Data to process section start

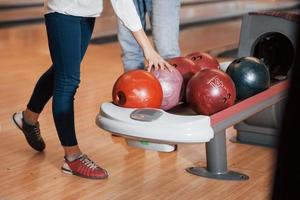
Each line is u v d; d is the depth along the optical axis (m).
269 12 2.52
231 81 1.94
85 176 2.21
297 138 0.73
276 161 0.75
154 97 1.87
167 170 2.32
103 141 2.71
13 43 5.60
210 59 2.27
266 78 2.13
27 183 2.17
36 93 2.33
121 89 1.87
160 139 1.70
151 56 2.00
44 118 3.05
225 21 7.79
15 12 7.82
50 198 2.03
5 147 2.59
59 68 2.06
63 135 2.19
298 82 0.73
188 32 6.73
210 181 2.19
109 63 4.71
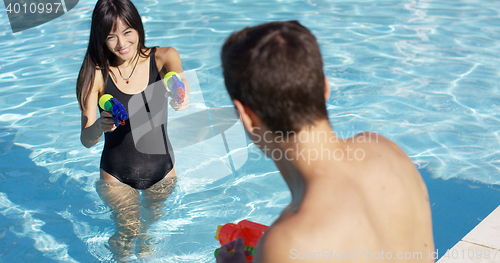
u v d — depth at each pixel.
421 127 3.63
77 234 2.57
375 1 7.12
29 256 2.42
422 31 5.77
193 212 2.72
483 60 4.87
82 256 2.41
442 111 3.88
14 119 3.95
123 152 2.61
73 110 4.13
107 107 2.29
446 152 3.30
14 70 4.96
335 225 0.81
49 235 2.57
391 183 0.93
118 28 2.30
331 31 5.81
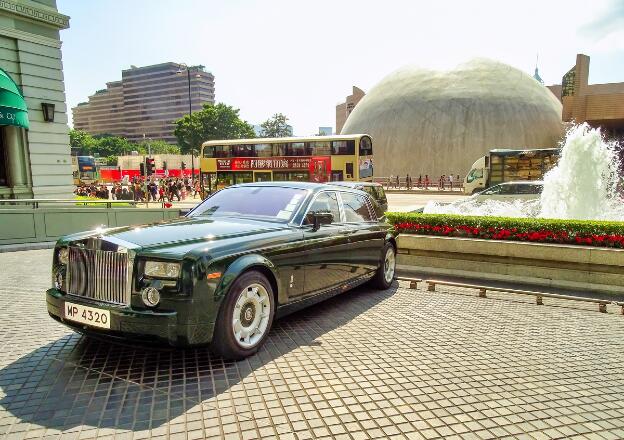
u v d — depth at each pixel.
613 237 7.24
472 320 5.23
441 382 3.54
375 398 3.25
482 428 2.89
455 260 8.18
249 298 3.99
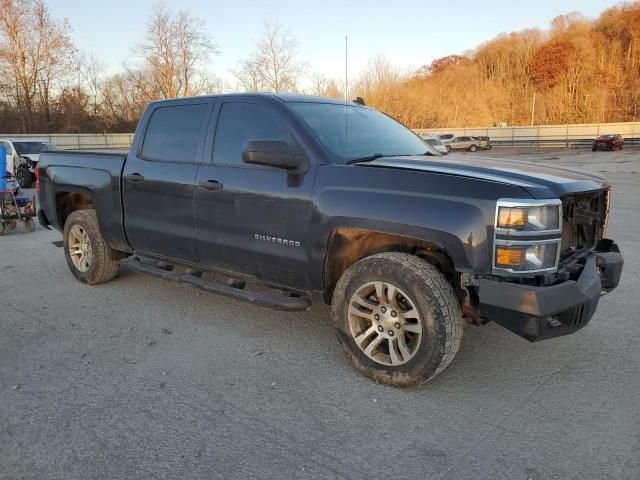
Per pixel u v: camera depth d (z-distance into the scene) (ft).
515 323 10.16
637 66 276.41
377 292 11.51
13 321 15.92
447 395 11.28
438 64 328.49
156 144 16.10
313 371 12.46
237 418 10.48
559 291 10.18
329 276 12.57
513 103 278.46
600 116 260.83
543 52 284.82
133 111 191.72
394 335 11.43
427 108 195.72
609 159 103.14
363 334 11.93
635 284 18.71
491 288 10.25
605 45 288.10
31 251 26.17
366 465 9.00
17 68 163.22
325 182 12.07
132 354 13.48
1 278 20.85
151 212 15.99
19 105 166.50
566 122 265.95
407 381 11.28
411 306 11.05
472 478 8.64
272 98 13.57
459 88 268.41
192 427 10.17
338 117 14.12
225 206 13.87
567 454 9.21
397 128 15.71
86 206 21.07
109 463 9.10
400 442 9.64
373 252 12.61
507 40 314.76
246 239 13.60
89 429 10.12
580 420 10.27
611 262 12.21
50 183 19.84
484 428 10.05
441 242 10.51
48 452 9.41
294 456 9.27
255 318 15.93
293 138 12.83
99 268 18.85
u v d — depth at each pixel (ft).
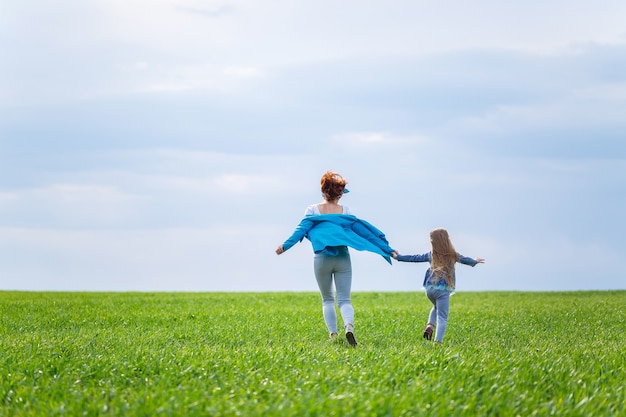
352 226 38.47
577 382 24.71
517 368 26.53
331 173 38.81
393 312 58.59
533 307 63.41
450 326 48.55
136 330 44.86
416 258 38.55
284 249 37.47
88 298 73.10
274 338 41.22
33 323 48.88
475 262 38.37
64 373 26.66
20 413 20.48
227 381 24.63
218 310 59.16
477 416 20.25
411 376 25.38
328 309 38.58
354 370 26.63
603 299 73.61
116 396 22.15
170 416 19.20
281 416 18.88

Data to process section end

[Action item] Using the entries above, copy out all lines that contain the string "pixel".

[Response box]
u v d — depth at each pixel.
u v d — depth at each pixel.
Per pixel u v: camera depth d (z-distance into the scene) (ft).
u v d — depth at each pixel (ft).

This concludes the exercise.